Task details →
Edit the lines from the one containing "text [1084, 152, 1122, 186]" through the one containing "picture [816, 117, 1108, 408]", inclusive, replacing "Raum" with "Zimmer" and leaving everything else unchanged. Give back only those lines.

(Element positions)
━━━━━━━━━━

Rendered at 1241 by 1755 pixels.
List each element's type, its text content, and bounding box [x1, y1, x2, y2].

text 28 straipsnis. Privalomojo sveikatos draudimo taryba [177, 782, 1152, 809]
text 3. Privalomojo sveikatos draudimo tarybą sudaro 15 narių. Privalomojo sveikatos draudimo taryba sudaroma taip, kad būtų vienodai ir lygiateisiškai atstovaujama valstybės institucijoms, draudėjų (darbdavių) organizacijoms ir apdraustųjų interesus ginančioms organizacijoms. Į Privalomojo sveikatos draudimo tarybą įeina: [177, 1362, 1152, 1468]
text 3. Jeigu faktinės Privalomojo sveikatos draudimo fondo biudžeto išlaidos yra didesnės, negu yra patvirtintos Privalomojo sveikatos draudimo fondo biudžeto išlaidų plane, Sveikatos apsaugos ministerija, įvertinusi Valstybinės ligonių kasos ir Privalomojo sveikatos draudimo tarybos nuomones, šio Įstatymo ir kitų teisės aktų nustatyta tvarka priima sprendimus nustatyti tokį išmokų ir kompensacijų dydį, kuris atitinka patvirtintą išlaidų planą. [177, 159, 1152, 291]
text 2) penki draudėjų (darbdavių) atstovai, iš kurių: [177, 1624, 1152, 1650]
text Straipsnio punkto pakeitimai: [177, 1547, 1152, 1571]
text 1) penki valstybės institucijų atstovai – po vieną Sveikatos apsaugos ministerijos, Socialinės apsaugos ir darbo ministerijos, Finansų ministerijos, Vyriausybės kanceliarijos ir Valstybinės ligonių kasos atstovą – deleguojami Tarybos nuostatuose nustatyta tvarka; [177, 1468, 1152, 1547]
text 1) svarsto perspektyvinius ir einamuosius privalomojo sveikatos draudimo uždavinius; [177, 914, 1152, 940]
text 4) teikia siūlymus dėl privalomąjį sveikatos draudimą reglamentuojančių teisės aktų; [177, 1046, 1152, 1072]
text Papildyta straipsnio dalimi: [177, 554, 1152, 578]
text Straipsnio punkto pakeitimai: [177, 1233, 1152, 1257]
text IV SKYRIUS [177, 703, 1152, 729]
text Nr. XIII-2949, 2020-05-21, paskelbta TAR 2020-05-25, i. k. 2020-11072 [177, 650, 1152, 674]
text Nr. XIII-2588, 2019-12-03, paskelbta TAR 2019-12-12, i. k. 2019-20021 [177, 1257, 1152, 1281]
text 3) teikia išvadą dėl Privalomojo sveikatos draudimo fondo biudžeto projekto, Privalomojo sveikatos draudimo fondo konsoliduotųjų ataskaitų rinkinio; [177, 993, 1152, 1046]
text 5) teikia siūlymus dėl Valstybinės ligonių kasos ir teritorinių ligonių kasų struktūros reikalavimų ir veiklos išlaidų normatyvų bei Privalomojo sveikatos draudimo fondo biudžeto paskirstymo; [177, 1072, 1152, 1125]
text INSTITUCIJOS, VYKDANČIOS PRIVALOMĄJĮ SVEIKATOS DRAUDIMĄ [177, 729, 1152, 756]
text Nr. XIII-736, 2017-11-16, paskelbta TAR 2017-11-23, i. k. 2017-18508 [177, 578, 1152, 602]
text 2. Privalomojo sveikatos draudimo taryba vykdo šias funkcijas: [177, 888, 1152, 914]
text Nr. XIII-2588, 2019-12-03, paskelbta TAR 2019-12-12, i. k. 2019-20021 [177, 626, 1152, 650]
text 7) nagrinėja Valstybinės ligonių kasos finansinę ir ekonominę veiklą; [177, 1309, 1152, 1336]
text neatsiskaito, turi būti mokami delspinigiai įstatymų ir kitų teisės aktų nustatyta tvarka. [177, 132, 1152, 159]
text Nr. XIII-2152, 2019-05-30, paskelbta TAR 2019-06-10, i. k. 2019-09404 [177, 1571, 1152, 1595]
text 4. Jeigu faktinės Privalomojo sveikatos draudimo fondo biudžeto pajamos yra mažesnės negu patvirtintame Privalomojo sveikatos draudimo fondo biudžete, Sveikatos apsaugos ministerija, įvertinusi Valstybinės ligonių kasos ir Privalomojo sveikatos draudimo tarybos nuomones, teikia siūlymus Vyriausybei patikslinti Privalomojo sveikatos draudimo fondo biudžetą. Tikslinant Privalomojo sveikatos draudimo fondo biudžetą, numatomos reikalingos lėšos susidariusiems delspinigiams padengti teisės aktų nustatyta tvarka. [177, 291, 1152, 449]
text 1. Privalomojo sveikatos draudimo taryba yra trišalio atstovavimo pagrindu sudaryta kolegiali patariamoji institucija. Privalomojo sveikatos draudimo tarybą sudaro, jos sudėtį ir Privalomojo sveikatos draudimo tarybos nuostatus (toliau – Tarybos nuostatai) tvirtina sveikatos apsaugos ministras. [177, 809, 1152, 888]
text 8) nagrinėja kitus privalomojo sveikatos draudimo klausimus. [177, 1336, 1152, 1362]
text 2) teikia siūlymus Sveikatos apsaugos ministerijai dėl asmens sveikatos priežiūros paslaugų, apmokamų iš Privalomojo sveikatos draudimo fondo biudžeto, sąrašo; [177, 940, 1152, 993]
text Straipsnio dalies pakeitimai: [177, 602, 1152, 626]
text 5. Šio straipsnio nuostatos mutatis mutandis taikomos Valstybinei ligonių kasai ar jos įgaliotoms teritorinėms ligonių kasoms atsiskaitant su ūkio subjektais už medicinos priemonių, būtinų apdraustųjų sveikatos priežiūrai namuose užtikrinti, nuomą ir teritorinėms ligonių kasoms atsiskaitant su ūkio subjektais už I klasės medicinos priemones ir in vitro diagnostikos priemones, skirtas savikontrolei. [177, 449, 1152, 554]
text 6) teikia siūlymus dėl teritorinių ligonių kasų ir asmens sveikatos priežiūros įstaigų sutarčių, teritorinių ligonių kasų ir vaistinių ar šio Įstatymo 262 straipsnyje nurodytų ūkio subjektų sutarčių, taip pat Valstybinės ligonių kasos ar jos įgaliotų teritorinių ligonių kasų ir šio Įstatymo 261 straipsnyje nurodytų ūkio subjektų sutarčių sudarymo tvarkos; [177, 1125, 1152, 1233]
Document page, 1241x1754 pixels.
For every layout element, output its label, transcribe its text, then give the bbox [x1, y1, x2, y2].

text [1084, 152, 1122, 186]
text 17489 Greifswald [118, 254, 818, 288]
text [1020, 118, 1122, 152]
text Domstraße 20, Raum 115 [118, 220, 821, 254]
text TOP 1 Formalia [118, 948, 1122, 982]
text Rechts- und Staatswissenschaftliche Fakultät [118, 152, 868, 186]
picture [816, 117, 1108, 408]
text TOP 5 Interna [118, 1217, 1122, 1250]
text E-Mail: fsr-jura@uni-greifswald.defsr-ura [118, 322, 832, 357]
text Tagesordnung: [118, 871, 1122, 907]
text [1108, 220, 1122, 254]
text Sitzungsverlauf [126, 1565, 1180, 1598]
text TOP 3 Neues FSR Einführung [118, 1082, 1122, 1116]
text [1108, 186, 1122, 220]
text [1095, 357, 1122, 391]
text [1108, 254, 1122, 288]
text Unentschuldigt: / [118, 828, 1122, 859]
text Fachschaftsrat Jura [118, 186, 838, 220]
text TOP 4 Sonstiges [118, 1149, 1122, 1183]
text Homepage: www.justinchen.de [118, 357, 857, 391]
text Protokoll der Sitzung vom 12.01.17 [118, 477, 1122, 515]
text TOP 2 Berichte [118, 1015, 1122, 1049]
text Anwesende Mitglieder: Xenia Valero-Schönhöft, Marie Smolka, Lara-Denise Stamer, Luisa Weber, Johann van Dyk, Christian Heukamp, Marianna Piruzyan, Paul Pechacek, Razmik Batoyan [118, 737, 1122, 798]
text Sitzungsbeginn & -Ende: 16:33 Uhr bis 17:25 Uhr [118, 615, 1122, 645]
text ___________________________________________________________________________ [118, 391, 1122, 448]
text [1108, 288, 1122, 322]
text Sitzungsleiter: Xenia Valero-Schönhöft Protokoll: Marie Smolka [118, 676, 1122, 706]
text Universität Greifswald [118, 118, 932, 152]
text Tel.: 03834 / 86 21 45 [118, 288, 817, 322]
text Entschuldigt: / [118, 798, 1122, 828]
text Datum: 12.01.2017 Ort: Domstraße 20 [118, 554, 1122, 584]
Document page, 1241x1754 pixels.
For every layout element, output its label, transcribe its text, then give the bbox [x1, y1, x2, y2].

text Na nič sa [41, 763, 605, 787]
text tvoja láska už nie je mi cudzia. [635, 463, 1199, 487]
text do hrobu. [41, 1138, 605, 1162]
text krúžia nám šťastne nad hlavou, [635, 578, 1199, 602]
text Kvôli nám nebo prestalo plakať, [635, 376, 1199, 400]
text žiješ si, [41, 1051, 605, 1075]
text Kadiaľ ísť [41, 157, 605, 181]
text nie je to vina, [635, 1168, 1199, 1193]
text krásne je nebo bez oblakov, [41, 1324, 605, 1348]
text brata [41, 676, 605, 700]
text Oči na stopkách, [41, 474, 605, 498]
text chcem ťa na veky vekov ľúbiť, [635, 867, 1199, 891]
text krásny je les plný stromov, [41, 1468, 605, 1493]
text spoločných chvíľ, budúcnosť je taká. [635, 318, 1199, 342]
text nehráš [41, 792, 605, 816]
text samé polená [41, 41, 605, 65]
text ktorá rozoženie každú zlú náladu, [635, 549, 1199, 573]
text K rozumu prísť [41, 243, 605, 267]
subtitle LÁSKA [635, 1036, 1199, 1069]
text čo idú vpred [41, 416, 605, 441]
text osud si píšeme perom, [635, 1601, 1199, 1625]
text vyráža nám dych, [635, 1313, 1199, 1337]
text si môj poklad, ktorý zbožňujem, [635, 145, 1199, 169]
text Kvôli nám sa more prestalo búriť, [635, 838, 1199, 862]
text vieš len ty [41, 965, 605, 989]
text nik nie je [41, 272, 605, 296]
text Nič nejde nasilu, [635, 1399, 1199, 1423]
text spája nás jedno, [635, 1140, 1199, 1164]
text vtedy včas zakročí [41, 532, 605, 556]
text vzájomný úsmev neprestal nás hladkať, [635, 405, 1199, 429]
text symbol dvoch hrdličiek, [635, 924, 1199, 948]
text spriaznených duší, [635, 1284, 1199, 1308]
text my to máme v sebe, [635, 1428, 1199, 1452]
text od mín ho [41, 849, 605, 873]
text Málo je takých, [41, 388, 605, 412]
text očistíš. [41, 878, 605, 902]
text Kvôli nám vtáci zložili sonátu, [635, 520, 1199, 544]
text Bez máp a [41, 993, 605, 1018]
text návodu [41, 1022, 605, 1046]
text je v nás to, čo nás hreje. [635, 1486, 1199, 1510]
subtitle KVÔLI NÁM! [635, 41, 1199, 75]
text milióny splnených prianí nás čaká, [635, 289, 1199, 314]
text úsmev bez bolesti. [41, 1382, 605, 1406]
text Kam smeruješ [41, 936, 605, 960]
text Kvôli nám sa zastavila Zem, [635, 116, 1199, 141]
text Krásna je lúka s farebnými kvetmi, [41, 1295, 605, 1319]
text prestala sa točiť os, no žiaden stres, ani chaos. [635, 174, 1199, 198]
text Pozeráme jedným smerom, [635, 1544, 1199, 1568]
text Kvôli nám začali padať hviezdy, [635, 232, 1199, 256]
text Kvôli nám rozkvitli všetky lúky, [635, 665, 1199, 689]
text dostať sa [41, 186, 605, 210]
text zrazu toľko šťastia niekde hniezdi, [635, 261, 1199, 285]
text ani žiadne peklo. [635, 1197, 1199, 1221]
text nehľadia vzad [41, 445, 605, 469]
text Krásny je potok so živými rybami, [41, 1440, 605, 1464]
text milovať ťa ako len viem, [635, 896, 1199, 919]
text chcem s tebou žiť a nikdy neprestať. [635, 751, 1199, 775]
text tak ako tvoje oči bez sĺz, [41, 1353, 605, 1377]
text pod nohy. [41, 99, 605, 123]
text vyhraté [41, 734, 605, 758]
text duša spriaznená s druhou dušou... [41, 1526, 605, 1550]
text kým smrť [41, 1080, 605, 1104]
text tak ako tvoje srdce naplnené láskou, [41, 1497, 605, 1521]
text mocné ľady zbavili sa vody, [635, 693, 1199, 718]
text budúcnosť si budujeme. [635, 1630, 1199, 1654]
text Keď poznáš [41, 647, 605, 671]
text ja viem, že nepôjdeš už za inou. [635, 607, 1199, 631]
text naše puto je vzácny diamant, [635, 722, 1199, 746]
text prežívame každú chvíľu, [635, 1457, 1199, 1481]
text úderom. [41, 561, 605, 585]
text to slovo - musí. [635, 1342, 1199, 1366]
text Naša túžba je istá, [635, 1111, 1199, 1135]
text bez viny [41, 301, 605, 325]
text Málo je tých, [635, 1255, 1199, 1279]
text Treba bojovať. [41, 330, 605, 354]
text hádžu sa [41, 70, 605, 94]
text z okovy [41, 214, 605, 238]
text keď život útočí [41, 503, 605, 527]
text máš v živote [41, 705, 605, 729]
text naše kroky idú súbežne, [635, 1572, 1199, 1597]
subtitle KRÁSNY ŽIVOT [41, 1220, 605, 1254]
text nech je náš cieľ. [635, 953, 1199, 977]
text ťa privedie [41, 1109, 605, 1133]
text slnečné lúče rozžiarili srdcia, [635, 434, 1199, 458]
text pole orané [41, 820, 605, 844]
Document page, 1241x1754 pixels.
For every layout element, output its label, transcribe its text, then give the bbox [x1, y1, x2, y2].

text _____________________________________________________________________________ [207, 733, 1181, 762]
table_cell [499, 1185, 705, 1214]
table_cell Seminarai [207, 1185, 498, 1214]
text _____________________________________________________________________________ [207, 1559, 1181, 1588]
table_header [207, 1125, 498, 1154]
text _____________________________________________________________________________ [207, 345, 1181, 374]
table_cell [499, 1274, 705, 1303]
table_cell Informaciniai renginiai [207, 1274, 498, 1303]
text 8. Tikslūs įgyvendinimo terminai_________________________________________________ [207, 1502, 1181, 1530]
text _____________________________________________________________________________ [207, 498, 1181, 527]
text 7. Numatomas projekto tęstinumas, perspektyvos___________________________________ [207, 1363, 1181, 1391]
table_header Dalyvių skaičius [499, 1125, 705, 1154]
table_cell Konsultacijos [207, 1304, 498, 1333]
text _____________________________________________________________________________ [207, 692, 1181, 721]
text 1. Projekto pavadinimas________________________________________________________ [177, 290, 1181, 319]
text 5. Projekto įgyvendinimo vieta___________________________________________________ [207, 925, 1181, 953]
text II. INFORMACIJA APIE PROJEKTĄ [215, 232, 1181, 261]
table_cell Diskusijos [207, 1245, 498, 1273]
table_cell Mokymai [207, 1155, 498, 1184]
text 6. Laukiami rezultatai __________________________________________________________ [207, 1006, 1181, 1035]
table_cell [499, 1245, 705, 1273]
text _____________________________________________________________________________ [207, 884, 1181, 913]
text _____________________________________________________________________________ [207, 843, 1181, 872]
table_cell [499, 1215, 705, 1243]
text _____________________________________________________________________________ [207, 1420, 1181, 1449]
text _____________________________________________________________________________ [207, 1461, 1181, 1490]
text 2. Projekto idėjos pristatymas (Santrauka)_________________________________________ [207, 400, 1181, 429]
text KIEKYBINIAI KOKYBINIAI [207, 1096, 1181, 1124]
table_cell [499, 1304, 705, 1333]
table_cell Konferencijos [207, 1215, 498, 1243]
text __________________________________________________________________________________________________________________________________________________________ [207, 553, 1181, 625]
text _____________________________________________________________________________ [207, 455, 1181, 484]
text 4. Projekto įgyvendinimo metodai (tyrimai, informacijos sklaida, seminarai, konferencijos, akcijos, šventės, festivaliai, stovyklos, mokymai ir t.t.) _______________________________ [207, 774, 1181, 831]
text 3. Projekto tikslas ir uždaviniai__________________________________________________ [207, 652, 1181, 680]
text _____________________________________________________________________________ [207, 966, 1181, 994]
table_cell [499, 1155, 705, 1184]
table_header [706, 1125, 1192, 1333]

━━━━━━━━━━

Answer for the task →
text [1084, 152, 1122, 186]
text 17489 Greifswald [118, 254, 818, 288]
text [1020, 118, 1122, 152]
text Domstraße 20, Zimmer 115 [118, 220, 821, 254]
text TOP 1 Formalia [118, 948, 1122, 982]
text Rechts- und Staatswissenschaftliche Fakultät [118, 152, 868, 186]
picture [816, 117, 1108, 408]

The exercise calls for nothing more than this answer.